I check the rice and ladle some more of the poaching liquor into it. The saffroned stock has turned the pearlescent pieces a dusky yellow, adding a warm, comforting feel through its colour. I turn the chicken around and begin again. I am not going to use all the chicken. The remaining portion will make a stir fry at a later time. There is no excess. Nor is there waste. Breast fillet, leg, wing. Shredded. The oysters, the small oval muscles along the backbone, I pop out with my fingers. I check to see if anyone is around before consuming them one at a time. They are the chef´s perks, and that is an end to it.
With elation comes deflation and perhaps the finale of this meal is that. Everything will just be thrown in. A casual culinary shrug. But here I go.
I return my attention to the pan and, taking a teaspoon, test a small grain or two. There is a firmness, the right sort of resistance, as if my teeth have gone into a slow motion during the bite. Tilting the glass bowl, the red peppers slink into the pan. I separate them with a spatula as I mix them in. The olives cartwheel out of their bowl and are stirred in amongst the chorizo and peppers. Finally, I take the shredded chicken, a combination of dark and light meats, and scatter a good handful over the lot. Not for the first time, everything must go in.
Warming through the new ingredients, I ladle one more scoop of scented stock over the rice and turn off the hob. It will rest. Settle. Meld. Another negroni is handed to me and I am ready for it, thank you. My head wet from standing over the hob, over the stockpot, over heated food. I whet my palate and head for the horizon of this culinary odyssey.
In the bottom drawer of the refrigerator, I have a large bunch of flat leaf parsley. Twisting a handful off I place the leaves on the chopping board and get to work with the knife. The tip held down. The handle gripped. I fine chop one way, then the other. Flick the leaves back into a pile with the blade and start again.
I return to the cupboard above me and pull out a small box, red, tin. Using the tip of the knife I prise open the top. The almost tobacco aroma of paprika releases itself into the air.

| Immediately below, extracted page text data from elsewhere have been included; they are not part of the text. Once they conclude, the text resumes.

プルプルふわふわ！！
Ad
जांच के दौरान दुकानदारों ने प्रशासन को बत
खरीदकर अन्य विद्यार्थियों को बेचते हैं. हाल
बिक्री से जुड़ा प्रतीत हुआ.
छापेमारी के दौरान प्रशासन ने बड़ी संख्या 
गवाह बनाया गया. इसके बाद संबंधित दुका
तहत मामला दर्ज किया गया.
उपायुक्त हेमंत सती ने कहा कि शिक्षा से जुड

A smoked gasp.
The bowls are warm enough without the need to force heat on them in the oven. I ladle a good scoop of the mixture into each bowl, watching it quickly spread to the edges. I take a flat edged knife and use it palette-like to dust the top with paprika, then sprinkle some of the chopped parsley over and around the dish with my fingers.
The sun has set, the evening is filled with the sound of cicadas and the warm breeze envelopes me as I step out. Ice, that chinking, clinking sound, trills above the nocturnal noise as we prepare to eat. Perhaps the glacial ringing is an alarm to the traditionalists over the dish that I have served, but I doubt anyone is going to be that strict over a simple supper. This was never really Basque chicken. An interpretation, maybe. A nod, perhaps. Just as much really as the foiled attempt was all those years ago. The ingredients may have been right, or as close as possible, but the method… well, as I said before; I am not that conventional.
Another mini-epic of deliciousness. It tasted good too!